Commercial mediation is a process of resolving disputes where a neutral and autonomous third party helps both sides come to an understanding that is beneficial to both of them. Mediation is done as an alternative to regular court proceedings which are thought to be time-consuming, expensive and disruptive. The mediator is selected by both parties, and his function is to speed up and add quality to the decision-making process. The mediator can look at the problem in more than legal terms leading to a more appropriate decision.
The first step in the mediation process is to select an independent mediator. The mediator's role is clearly presented and agreed upon by both parties. The terms of the mediation are agreed with the mediator including the mediator's fee, what information the mediator is allowed access to and a fixed time for mediation.

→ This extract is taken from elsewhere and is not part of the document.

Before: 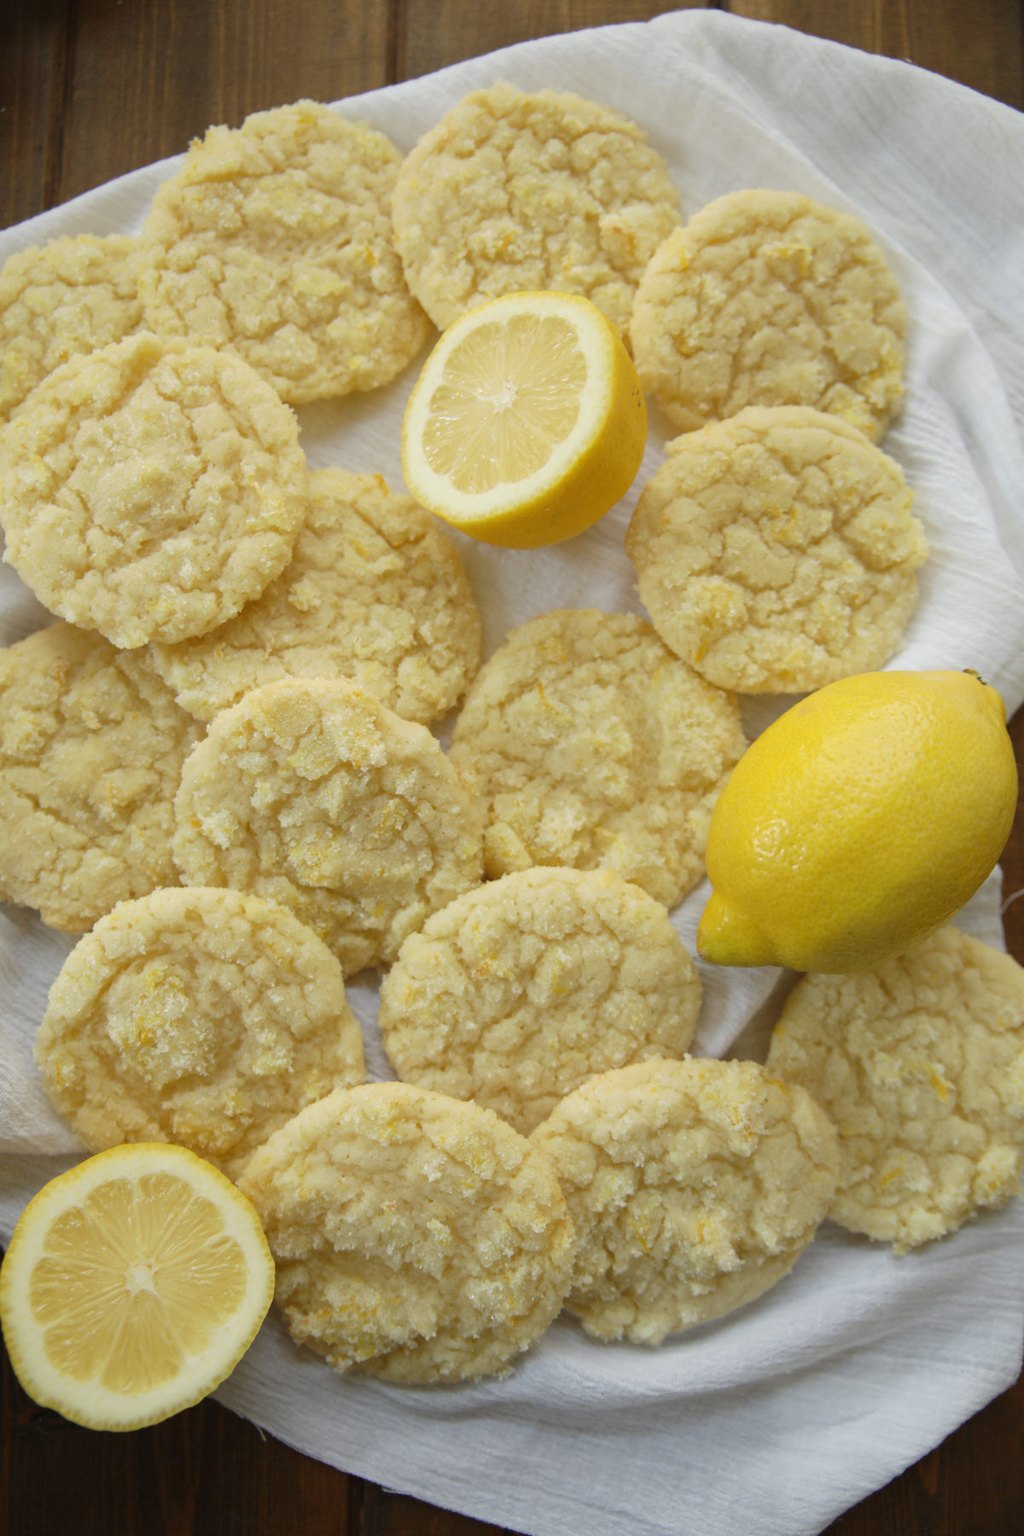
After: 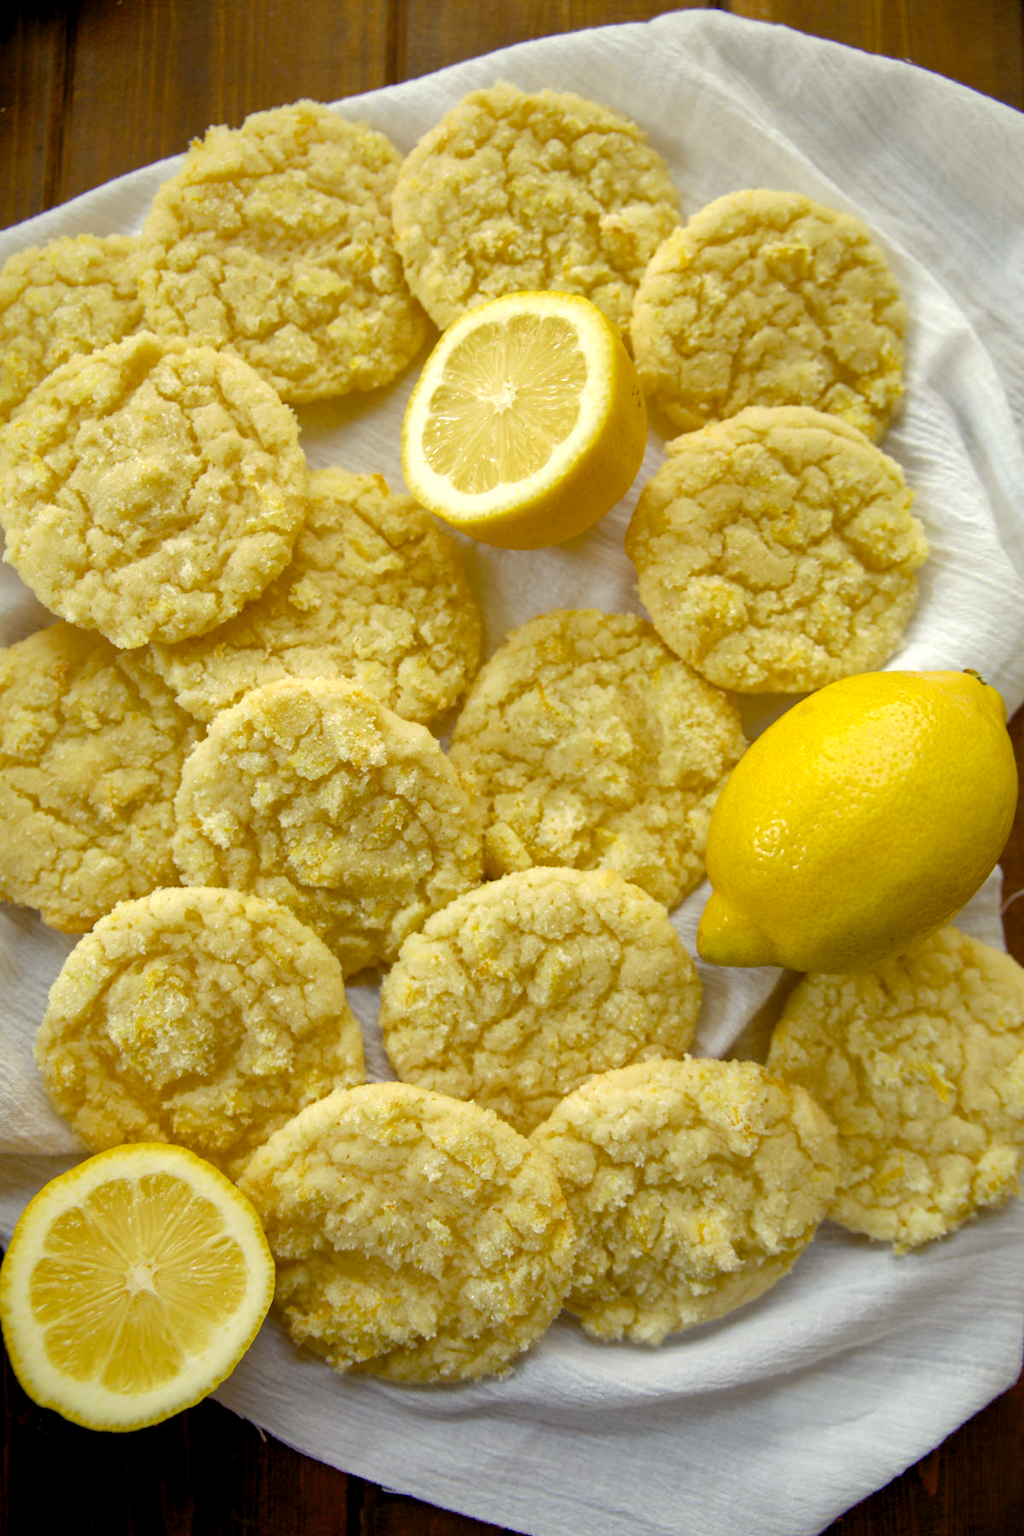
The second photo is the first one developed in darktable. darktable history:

The Mediation Agreement regulates each party's conduct throughout the process. There is often a joint, opening meeting where representatives of both parties are present. The above meeting is optional and may not occur if the parties are too far apart. The mediator then holds separate meetings with each party. In this stage, the mediator takes a deep look into each party's case and explores the nature of each party's argument. The mediator may be allowed access to information that would have otherwise remained hidden although it would have helped resolve the dispute. Negotiations then occur with the mediator actively probing both parties to find some middle ground. Negotiations will continue until a party decides to withdraw from negotiations, if a settlement is reached or until the mediator determines that the deadlock cannot be broken. If a settlement is reached, a Settlement Agreement is prepared and signed in a final joint session.